And I will tell you, Glenn, I was actually shocked. Because I said, you know, I'm old enough to remember when conservatives actually thought things like character and truth and decency, honestly, all of those things actually did fundamentally matter. And maybe were even more important than politics.

GLENN: Policies. Yeah. It was. To me, it still is. Character -- if you don't have character, you don't have anything. You don't have a chance at survival without character.

So, Charlie, how do you -- how do you repair this?

CHARLIE: I don't honestly know. That's a really, really good question. I think it is going back to these first principles. And, you know, the -- there was a time where you realized, okay. We're going to be in the wilderness for a while.

It turns out, that the wilderness is a little bit -- there are fewer of us in the wilderness than I was perhaps expecting, but the wilderness is a good place to begin rethinking these things. What is really important? What is really valuable?

I've lived a life, like a lot of conservative talk show hosts, where you go from one election to another. And every single election is the apocalypse. Every single election, everything is at stake. And maybe you need to step back and you realize, okay. Elections are important. There's no question about that.

But there are some things that are more important. So let's go back. What is it that we -- that we care about? Is it -- it's freedom. Limited government. Constitutionalism. Personal responsibility.

Respect for the truth. All of those things. And also, understand that maybe we ought to look around to our fellow Americans. And rather than be locked into some sort of zombie-like dogma. You know, ask, what kind of a society do we want to be? What makes for the good life? Are we actually treating one another the way that we ought to be treating one another?

Now, in order to get back to it, I think we kind of have to break out of the chrysalis of our tribe, which may be mixing the metaphor. And maybe if you look around and go, "Okay. We've been engaging in these tribal politics. But look at where it led us. Look at what it's done to us. And is this really who we want to be?

GLENN: So, Charlie, you are somebody who -- I mean, I have been out to Silicon Valley and Hollywood. I have not gone to Washington and New York.

And I find at the upper echelon of both of those, I find people who are Democrats and who are now saying, I'm just afraid of my side as your side. There's something bad happening. And we have to solve this. And they fight -- I think like all people do, they fight against this feeling of ugh, you know, the other side is getting away with X, Y, and Z. But they have realized, this is what has caused the problem, is just looking at the -- at the splinter in someone else's eye. They've missed the beam in their own side. However, when I do talk to people in the media -- and you're probably closer to people in the media than I am, I don't see that from them. I don't -- I don't see a willingness to look at the -- the beam in their own eye.

Do you?

Material provided:

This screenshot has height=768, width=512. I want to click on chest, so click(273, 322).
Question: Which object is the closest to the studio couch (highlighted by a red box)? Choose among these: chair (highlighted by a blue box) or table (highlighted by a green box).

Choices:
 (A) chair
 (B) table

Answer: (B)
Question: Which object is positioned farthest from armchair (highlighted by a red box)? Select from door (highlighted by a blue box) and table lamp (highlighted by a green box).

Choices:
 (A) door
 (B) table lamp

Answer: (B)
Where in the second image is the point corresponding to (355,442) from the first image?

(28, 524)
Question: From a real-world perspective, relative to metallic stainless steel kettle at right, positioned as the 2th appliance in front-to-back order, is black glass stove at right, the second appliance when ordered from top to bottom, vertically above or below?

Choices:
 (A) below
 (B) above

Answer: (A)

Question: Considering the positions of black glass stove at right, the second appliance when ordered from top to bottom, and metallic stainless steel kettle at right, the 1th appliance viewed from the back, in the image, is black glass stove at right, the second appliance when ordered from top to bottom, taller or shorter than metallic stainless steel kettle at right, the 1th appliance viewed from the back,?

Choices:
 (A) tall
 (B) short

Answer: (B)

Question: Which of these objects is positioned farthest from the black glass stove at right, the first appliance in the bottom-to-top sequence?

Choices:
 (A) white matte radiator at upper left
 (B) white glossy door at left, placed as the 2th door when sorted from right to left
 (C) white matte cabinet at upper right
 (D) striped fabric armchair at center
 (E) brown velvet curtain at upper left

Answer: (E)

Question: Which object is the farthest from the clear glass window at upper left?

What this exercise asks:
(A) In the conversation transcript, what does Charlie say every single election becomes for conservative talk show hosts?
(B) Write the next part of the conversation transcript between Glenn and Charlie, starting right after its final line.

Answers in order:
(A) The apocalypse.

(B)
CHARLIE: No. But let me -- let me get to a point that you made before. You know, one of the great shocks for me, has been this -- this adoption of -- this moral relativism, across -- across the lines of American politics. That winning is so important, that, you know, if they did it, we can do it as well.

And to see conservatives adopt that, that sort of relativistic approach has been really appalling. But your point on the media is right on. One of the things that have happened -- and I talk about it in my book. Is, I've been a long-time media critic, talking about the bias, the double standards. I think at some point, we have perhaps succeeded at delegitimizing the media in the eyes of a lot of folks, which broke down our immunity to fake information and propaganda. But having said that, I do think that everybody in American politics and the media does need to step back and have this moment of introspection. You know, the -- I do have a lot of context in the media. And I don't sense that kind of introspection, that I think is necessary. Do you understand why so many people believe that you are biased, that you do have the double standards?

Do you understand how you manage to blow all of that credibility? You created the space for, you know, the demagogues. You know, the folks like Breitbart. And Infowars. And all of those folks.

But I don't sense that there is that sort of looking in the mirror and going on.

GLENN: Do you have time to stay with us for a little longer?

CHARLIE: Sure. Absolutely.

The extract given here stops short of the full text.